I recently took part in a reading of monologues to fight violence against women and girls. The monologues were beautiful, heartbreaking, confronting, empowering, challenging, and complete in their honesty, brutal or otherwise. Reading and performing these monologues brought the power of writing home to me again and reminded me of the incredible healing exercise that took place for each person in their story being told – finally.
I was reminded of the power of my own story and the healing that took place when I finally unpacked that box in my head that I had locked up, and shared my experience both by speaking it out loud and, when the words wouldn’t come from my mouth, by writing it down. Every confronting, brutal, heartbreaking detail. While only a few people ever heard it spoken or read it, in finally telling my story, I found a sense of peace.
I remember being sent the following piece of writing around this time and I had it pinned to my wall for months…
“As you walk the road to recovery you may find yourself getting tired. At times your life may feel too difficult. I wish it was possible to make the landscape of your life brighter, smoother, and filled with more flowers. If I could make the terrain you walk on gentler, I would in a moment. You are a beautiful soul who does not deserve to be in such agony. You deserve to have all the glistening things in life.
Hold on to the fact that there is light, even when you cannot see it. Hold on to the fact that it is possible to lead a full life, even though your own may feel empty at this moment. Not knowing what to do at times, and struggling and trying to figure out what to do is the very thing that will lead you to freedom.
If you look inside your heart, really look, you will see a beautiful person with a kind and gentle soul. You will see a person who needs comfort, a person who needs you. As you search around in your heart, you will find the warrior spirit and courage that you need to win this battle. You will find the courage to face your demons and triumph over them. You will walk through your pain.
Remember that you bless this world and make it a more beautiful place to live in.
These are things you must tuck away and remember from time to time when the pain feels too unbearable. It is possible to have hope and soul shattering pain at the same time.
Keep fighting and never give up.

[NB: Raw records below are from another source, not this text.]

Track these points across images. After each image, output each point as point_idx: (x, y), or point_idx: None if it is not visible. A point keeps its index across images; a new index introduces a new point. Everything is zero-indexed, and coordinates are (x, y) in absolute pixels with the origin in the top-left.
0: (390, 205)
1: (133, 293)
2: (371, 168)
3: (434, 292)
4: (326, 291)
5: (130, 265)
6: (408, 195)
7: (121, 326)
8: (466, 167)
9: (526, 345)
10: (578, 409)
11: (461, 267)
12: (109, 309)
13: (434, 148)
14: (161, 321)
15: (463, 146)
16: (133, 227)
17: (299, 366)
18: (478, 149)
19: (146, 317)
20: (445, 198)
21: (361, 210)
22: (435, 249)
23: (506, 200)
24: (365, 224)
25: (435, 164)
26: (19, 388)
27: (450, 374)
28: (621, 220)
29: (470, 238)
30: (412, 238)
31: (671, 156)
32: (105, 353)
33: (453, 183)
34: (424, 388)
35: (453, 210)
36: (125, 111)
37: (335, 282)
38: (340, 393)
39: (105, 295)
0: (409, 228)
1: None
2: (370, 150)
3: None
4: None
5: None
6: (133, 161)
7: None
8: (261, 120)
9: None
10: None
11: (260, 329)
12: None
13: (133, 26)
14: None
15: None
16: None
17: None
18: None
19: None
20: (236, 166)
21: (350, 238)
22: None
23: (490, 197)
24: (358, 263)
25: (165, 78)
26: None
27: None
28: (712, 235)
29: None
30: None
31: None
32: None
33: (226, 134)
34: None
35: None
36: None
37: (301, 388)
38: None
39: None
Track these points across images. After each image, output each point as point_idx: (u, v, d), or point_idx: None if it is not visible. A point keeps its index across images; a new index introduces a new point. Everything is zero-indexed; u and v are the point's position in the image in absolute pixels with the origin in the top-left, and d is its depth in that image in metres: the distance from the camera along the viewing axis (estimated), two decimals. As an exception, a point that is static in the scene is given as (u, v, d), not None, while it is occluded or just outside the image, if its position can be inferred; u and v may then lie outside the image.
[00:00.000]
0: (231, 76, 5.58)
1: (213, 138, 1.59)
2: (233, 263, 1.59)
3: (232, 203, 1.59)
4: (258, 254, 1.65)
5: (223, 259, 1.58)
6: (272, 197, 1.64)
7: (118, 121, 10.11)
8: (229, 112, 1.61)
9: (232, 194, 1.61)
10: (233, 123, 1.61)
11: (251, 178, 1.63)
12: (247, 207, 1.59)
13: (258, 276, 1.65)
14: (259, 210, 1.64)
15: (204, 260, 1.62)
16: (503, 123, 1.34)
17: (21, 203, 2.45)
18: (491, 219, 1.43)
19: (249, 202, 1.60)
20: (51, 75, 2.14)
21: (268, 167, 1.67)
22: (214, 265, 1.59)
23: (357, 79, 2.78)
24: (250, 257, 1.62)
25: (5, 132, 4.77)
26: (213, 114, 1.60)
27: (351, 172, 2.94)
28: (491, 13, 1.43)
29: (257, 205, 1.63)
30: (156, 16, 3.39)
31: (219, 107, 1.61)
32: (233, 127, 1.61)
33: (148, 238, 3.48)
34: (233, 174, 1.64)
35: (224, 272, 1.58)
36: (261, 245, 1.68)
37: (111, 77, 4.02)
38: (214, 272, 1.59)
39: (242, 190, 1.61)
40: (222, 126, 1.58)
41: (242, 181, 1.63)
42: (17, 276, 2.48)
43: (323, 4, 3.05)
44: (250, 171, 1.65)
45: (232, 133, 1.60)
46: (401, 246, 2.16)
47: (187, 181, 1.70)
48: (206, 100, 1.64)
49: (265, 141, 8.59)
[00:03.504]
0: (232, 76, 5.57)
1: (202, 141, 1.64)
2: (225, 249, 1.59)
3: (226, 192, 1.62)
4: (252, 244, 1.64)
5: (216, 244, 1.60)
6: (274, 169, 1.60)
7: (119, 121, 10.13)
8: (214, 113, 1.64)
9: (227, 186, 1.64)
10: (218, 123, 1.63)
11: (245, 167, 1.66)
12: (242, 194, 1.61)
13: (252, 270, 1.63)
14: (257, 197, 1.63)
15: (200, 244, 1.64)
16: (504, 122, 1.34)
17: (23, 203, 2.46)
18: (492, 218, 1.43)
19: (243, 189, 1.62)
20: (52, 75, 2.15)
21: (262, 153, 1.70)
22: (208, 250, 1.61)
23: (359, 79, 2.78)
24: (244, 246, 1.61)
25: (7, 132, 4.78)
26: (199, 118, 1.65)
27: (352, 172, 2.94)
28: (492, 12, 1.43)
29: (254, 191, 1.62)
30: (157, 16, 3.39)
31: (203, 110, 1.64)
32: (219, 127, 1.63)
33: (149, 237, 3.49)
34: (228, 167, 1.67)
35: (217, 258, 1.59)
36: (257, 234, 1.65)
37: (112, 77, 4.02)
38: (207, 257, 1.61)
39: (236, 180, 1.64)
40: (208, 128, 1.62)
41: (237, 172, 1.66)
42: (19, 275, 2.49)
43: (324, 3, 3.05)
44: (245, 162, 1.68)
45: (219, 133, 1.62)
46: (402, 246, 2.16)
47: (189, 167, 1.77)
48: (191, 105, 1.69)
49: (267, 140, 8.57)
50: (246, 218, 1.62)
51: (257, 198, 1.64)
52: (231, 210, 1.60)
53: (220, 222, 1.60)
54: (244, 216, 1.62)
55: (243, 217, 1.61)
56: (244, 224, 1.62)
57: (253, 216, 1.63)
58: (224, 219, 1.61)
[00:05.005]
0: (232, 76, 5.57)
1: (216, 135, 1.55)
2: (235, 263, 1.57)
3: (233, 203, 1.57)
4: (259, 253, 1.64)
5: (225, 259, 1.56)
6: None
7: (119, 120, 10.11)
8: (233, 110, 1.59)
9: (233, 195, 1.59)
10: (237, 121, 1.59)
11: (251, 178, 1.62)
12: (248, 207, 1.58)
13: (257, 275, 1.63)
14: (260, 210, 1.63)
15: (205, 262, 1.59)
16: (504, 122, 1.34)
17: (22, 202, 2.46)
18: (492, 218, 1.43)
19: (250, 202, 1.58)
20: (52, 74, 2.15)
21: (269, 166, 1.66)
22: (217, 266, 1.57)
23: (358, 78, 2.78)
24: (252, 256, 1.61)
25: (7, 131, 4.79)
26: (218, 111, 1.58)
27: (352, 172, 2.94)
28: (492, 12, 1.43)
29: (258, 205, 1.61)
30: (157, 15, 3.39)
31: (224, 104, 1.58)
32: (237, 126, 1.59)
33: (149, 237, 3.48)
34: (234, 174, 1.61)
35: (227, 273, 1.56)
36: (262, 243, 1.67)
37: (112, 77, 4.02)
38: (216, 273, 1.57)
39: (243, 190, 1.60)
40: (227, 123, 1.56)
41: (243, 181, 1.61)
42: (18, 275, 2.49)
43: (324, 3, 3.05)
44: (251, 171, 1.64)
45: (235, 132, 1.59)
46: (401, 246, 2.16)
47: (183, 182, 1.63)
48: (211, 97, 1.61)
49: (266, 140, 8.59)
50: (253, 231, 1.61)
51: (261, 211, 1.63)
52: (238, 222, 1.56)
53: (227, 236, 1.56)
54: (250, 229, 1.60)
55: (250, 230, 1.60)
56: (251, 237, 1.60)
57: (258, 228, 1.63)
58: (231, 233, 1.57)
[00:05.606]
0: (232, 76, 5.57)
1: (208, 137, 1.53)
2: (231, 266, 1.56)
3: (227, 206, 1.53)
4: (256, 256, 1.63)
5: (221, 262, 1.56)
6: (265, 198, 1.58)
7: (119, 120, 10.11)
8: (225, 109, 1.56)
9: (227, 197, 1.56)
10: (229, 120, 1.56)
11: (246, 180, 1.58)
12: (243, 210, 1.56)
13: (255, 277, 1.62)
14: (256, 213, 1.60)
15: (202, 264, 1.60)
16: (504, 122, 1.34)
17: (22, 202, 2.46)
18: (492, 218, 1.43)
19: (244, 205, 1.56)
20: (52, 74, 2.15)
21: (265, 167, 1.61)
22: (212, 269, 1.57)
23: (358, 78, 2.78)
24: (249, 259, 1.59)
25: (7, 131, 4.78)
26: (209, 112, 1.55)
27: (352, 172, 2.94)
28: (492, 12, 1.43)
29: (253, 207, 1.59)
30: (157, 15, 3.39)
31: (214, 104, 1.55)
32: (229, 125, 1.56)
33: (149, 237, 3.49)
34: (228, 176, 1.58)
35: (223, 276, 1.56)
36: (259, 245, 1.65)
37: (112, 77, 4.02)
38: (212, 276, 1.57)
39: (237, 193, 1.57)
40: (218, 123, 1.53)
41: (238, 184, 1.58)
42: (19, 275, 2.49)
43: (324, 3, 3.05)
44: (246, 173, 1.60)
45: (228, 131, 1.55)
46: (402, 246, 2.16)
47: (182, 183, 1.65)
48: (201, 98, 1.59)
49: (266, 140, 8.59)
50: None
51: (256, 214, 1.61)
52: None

You are too valuable, too special.
Know that you are not alone: there are other warrior sisters who are walking with you in spirit.”
This came to mind vividly following our performances of the monologues – “There are other warrior sisters who are walking with you in spirit.” – I felt such an affinity with each writer who had poured out their soul in their monologues.
I felt like I had become a part of their story through giving a voice to their writing.
Maybe it’s time to add my story to theirs.